Referrals struggled with delays because of the lack of ambulances, poor communication or weak linkages with higher-level facilities that were part of the system. This finding suggests that referral options at some low-cost private health facilities within peri-urban settings are weak. WHO standards advocate for referrals that are conducted in a timely fashion with a pre-established plan for delivery care and with relevant sharing of information between the concerned staff at the private health facilities (WHO, 2016).
The rural women also had concerns around costs specifically informal charges during delivery services. Women described situations where public health facilities were "free," but they were exposed to hidden direct costs during billing. Women were asked to pay extra fees at the point of discharge. Some of them mentioned incurring indirect costs after their coverage for the delivery had been exhausted and they had complications with the baby. They reported been asked to pay for these auxiliary costs out-of pocket. Costs, both direct and indirect, have been previously identified in studies assessing factors influencing place of delivery both in Kenya and other sub-Saharan African settings (Mwangome et al., 2012);(Karanja et al., 2018). Out of pocket costs have been reported to been known to impoverish Kenyans accessing health care services (Chuma & Maina, 2012).
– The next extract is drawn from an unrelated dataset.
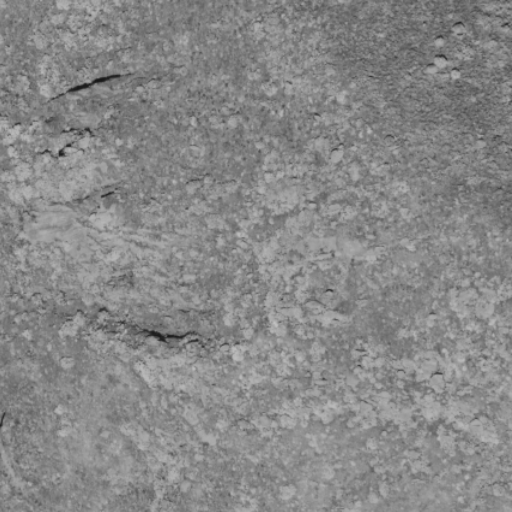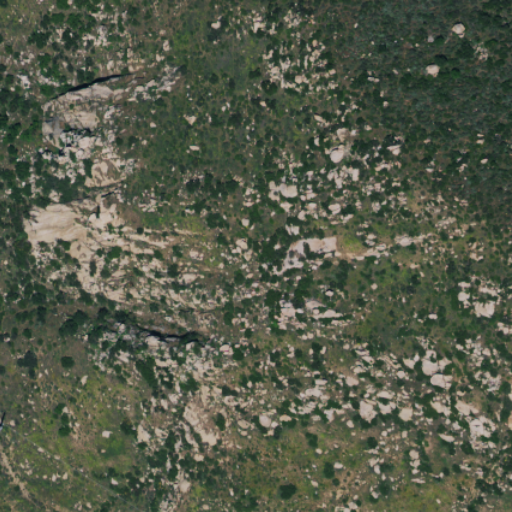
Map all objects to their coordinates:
park: (256, 256)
The women in this setting identified distance to the health facility as a facilitator to delivery at tertiary health maternities in town centers. Despite the number of health facilities increasing with increased access, women still preferred a health facility that was close to their residence, and easily accessible preferably in a town Centre that had easy access to public transportation. This has been identified in other studies examining factors influencing place of delivery in Kenya and different sub-Saharan African settings (Karanja et al., 2018; Anastasia et al., 2015). Our findings suggest that geographical access still presents a significant challenge, particularly for some segments of the rural women. The Naivasha sub-County study setting included women who hailed from pastoralist backgrounds, and the distances to a health facility were vast. Pastoralist women in Kenya continue to face long distances to care, posing a significant barrier and a threat related to obstetric emergencies, as seen in other studies (Caulfield et al., 2016); (Byrne et al., 2016). Some studies suggest construction of maternity waiting homes as a solution to distance, especially in pastoralist communities, but cultural resistance continues to be a challenge to the uptake of such interventions (Karanja et al., 2018). Support for obstetric emergencies and functioning ambulances have been proposed as a solution to such challenges.